Somewhere, impeachment hearings were gearing up. The heat of playoff baseball was beginning to rise. Just above me, colleagues of mine were unwinding, talking shop and plans for the weekend. I was sitting on the floor next to a two year old, and everything was right with the world.
It has been some time since I was fully responsible for the attention to and from a toddler, and I was determined not to disappoint. Or be disappointed.
Our after work happy hour landed us at a busy Friday afternoon spot where a group of us teacher types agreed to shake off the dust of the week and unwind before the next week appeared with all its potential for drama and intrigue. The mother of the toddler in question had been working hard all week, and I felt she most certainly could use some time without handling children, even her own. Add to that this woman had only recently announced being pregnant with twins and you might understand why I felt it was the right thing to give her a few moments of adult conversation while someone else ranched her current baby.
And I like kids.
I like the way they entertain themselves, and I like to remind myself of just how relaxing it can be to perform the endless repetitions of going from the steps to the door, to the steps to the door. Back and forth. Navigating space on newly sturdy legs and clomping feet is still an adventure. Add to that equation the faux playground of the hand rails and stool legs that towered above here and there was a seemingly endless loop of activity.

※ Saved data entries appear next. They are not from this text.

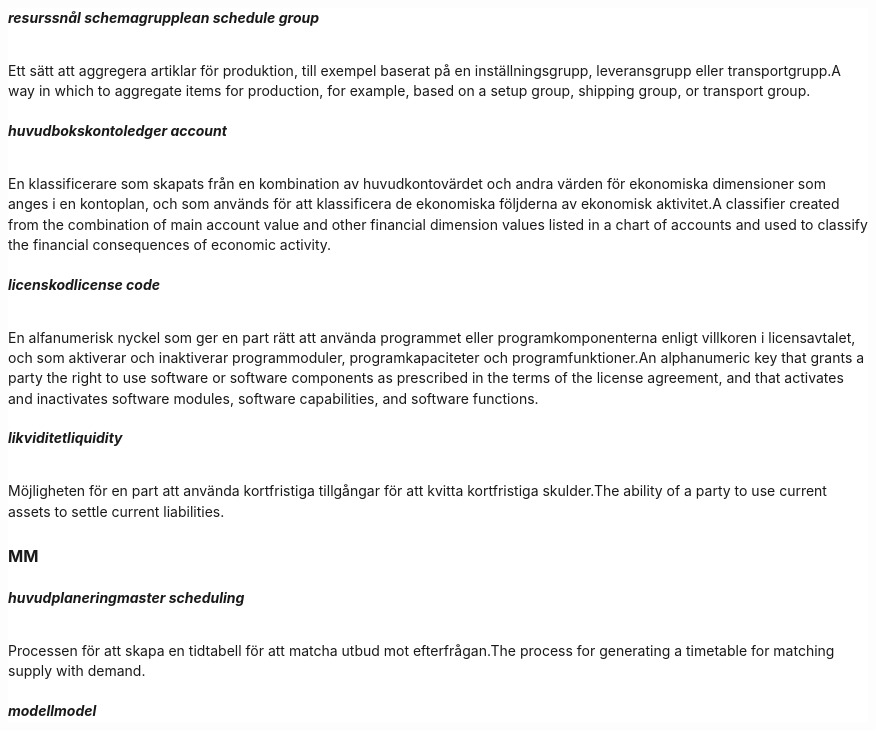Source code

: ###### <a name="lean-schedule-group"></a><span data-ttu-id="93c7c-274">**resurssnål schemagrupp**</span><span class="sxs-lookup"><span data-stu-id="93c7c-274">**lean schedule group**</span></span>

<span data-ttu-id="93c7c-275">Ett sätt att aggregera artiklar för produktion, till exempel baserat på en inställningsgrupp, leveransgrupp eller transportgrupp.</span><span class="sxs-lookup"><span data-stu-id="93c7c-275">A way in which to aggregate items for production, for example, based on a setup group, shipping group, or transport group.</span></span>

###### <a name="ledger-account"></a><span data-ttu-id="93c7c-276">**huvudbokskonto**</span><span class="sxs-lookup"><span data-stu-id="93c7c-276">**ledger account**</span></span>

<span data-ttu-id="93c7c-277">En klassificerare som skapats från en kombination av huvudkontovärdet och andra värden för ekonomiska dimensioner som anges i en kontoplan, och som används för att klassificera de ekonomiska följderna av ekonomisk aktivitet.</span><span class="sxs-lookup"><span data-stu-id="93c7c-277">A classifier created from the combination of main account value and other financial dimension values listed in a chart of accounts and used to classify the financial consequences of economic activity.</span></span>

###### <a name="license-code"></a><span data-ttu-id="93c7c-278">**licenskod**</span><span class="sxs-lookup"><span data-stu-id="93c7c-278">**license code**</span></span>

<span data-ttu-id="93c7c-279">En alfanumerisk nyckel som ger en part rätt att använda programmet eller programkomponenterna enligt villkoren i licensavtalet, och som aktiverar och inaktiverar programmoduler, programkapaciteter och programfunktioner.</span><span class="sxs-lookup"><span data-stu-id="93c7c-279">An alphanumeric key that grants a party the right to use software or software components as prescribed in the terms of the license agreement, and that activates and inactivates software modules, software capabilities, and software functions.</span></span>

###### <a name="liquidity"></a><span data-ttu-id="93c7c-280">**likviditet**</span><span class="sxs-lookup"><span data-stu-id="93c7c-280">**liquidity**</span></span>

<span data-ttu-id="93c7c-281">Möjligheten för en part att använda kortfristiga tillgångar för att kvitta kortfristiga skulder.</span><span class="sxs-lookup"><span data-stu-id="93c7c-281">The ability of a party to use current assets to settle current liabilities.</span></span>

### <a name="m"></a><span data-ttu-id="93c7c-282">**M**</span><span class="sxs-lookup"><span data-stu-id="93c7c-282">**M**</span></span>

###### <a name="master-scheduling"></a><span data-ttu-id="93c7c-283">**huvudplanering**</span><span class="sxs-lookup"><span data-stu-id="93c7c-283">**master scheduling**</span></span>

<span data-ttu-id="93c7c-284">Processen för att skapa en tidtabell för att matcha utbud mot efterfrågan.</span><span class="sxs-lookup"><span data-stu-id="93c7c-284">The process for generating a timetable for matching supply with demand.</span></span>

###### <a name="model"></a><span data-ttu-id="93c7c-285">**modell**</span><span class="sxs-lookup"><span data-stu-id="93c7c-285">**model**</span></span>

And each stop brought that smile, and look for approval. She was doing amazing things, and she wanted someone to notice. I was happy to oblige. On a couple of occasions, she rounded a corner a little too fast and slid onto her bottom. Knowing that she was on her own with only this relative stranger to watch her, there was no pause for grief or tears. She popped back up and was on her way again.

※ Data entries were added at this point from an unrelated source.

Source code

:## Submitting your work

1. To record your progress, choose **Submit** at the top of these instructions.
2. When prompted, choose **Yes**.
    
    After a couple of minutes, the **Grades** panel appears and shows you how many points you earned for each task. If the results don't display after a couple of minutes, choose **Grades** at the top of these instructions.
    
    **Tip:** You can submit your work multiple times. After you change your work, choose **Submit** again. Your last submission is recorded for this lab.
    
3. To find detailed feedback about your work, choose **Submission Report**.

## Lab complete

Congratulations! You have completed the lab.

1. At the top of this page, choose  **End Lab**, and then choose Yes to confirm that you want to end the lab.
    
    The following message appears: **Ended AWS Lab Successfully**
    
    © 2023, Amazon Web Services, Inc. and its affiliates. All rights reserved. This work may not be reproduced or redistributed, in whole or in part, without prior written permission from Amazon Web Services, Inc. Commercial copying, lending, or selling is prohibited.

Eventually, she made her way to the front door of the tavern, and looked up to me. Should we go outside? Why not? We toddled down to the end of the block, greeting anyone and everyone with a perky "Hi!" to make sure she was noticed somewhere just below most adult sight lines. When we turned around to head back to the place where mom was waiting, she looked at me. "Up!" So I did as I was told and picked her up, but before we made our grand return, she wanted me to put her back down. I opened the door and she stepped inside. Mission accomplished.
And then we did it three more times.